## Dados de entrada
————

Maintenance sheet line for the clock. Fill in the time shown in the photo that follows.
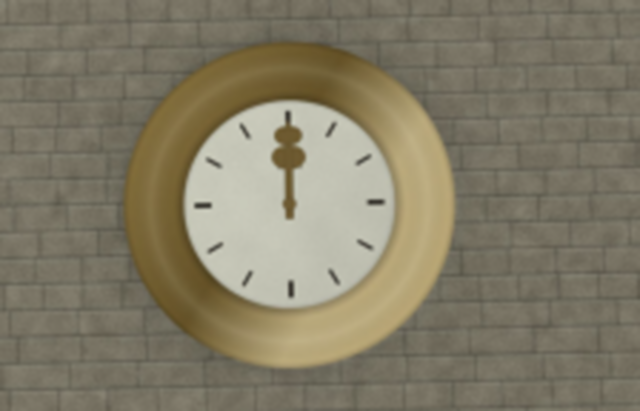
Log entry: 12:00
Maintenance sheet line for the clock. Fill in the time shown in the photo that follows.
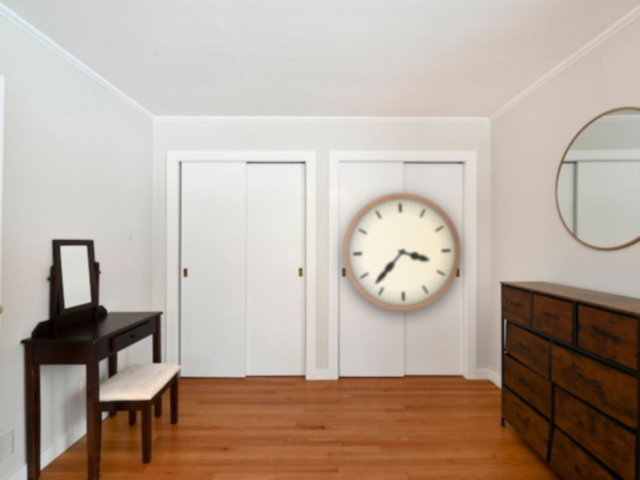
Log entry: 3:37
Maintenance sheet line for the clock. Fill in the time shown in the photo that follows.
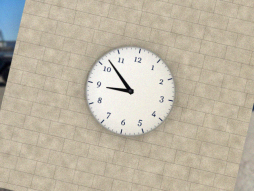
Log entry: 8:52
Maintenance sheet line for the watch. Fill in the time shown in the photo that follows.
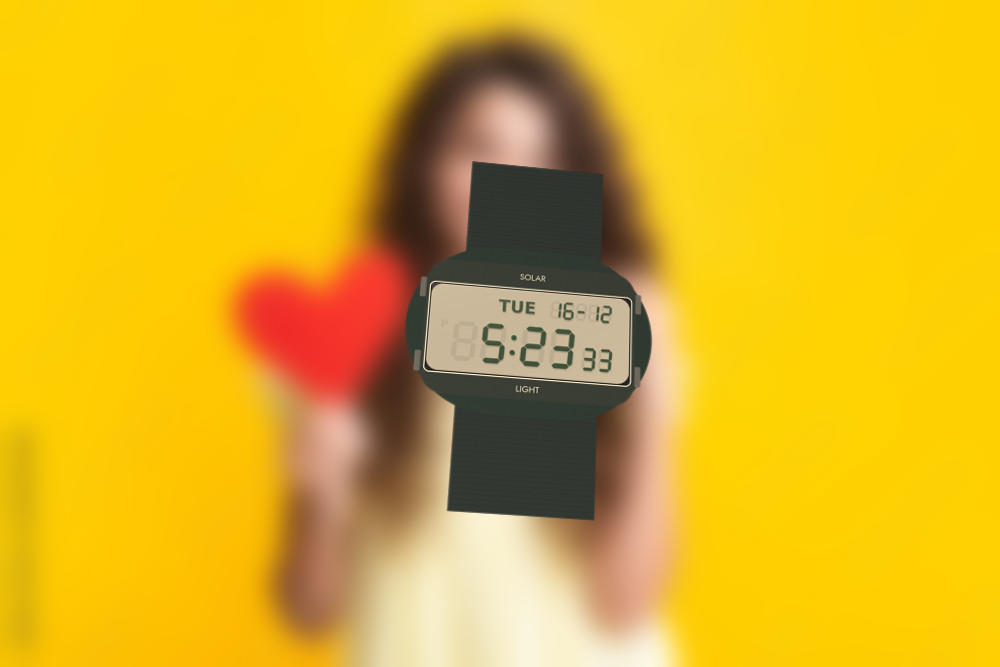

————

## Objetivo do exercício
Transcreva, sem qualquer alteração, todas as linhas de cada um dos registros acima. Omita as imagens da transcrição.

## Resolução comentada
Maintenance sheet line for the clock. Fill in the time shown in the photo that follows.
Log entry: 12:00
Maintenance sheet line for the clock. Fill in the time shown in the photo that follows.
Log entry: 3:37
Maintenance sheet line for the clock. Fill in the time shown in the photo that follows.
Log entry: 8:52
Maintenance sheet line for the watch. Fill in the time shown in the photo that follows.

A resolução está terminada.